A year ago the realities and causes of climate change were still ‘under debate’. Today, news of impending environmental disaster is everywhere. We are now hearing that that ‘everyone on the planet could stop driving their cars today, and we would still be facing devastating effects in the future’. The debate, it seems, is over.
Except... I want to share a personal moment. Near the end of June, 2007 I was sitting in a kitchen in Wasagamack, in northern Manitoba. To get there I had flown north from Winnipeg in a Dash-8 for just over an hour, landed in St. Theresa Point, and then traveled in a small, outboard motor boat for about 30 minutes.
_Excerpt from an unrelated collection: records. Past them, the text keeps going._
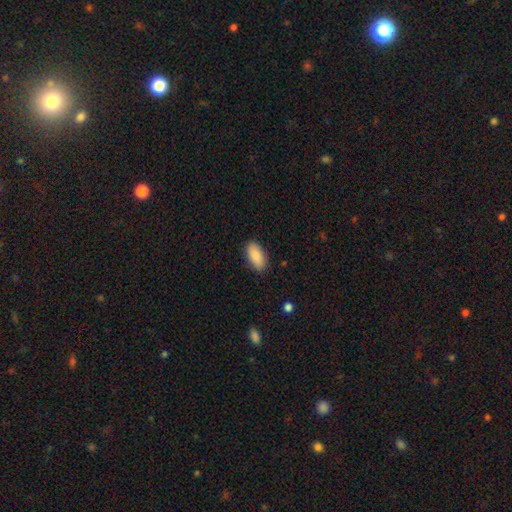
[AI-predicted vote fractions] The model was most divided on "merging": none: 87%, minor disturbance: 10%, major disturbance: 2%, merger: 1%. More confident: how rounded — in between (92%); smooth or featured — smooth (90%).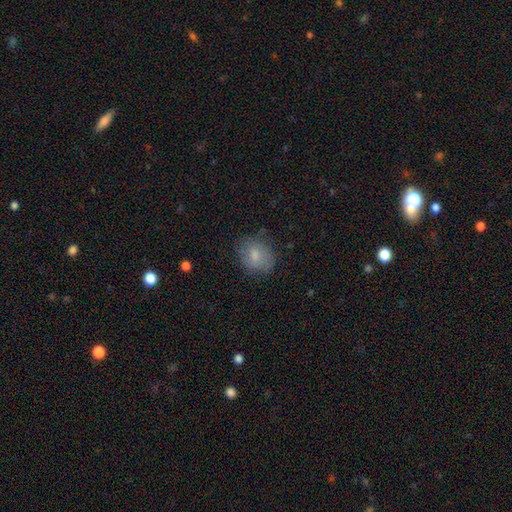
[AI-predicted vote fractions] Q: Smooth or featured?
A: smooth (77%); runner-up: featured or disk (15%)
Q: How rounded?
A: round (51%); runner-up: in between (48%)
Q: Merging?
A: none (71%); runner-up: minor disturbance (21%)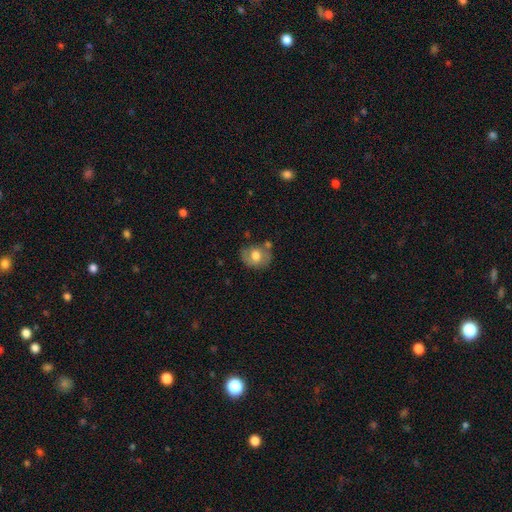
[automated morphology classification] A smooth galaxy with no disk features (61%) that is round (53%). Merging: none (58%).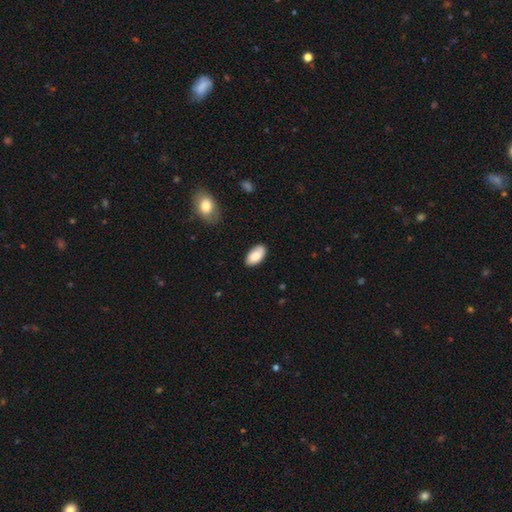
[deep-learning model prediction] The model was most divided on "merging": none: 83%, minor disturbance: 13%, major disturbance: 2%, merger: 1%. More confident: how rounded — in between (95%); smooth or featured — smooth (85%).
Everything in Wasagamack is flown and then boated in.
Sitting in the Wasagamack kitchen, having breakfast, I hold a jar of jam in my hand. French jam. French mango and pineapple jam. Neither mangoes nor pineapples grow in France. How many times had this jam been around the planet in order to be sitting in my hand in Wasagamack? How devastating is the structure we have built that supports this sort of excess? Most troubling of all, how do we deflate the sense of entitlement we have (I have) to the jam?
What do we do? How do we cope with what is already coming, and adapt our behaviour as much as possible so as not to make matters worse? Is going out and filling our shopping bags with “green” products a real solution? How do we alter deeply ingrained behaviours that have contributed to the situation we find ourselves in – both locally and globally? How do we adapt?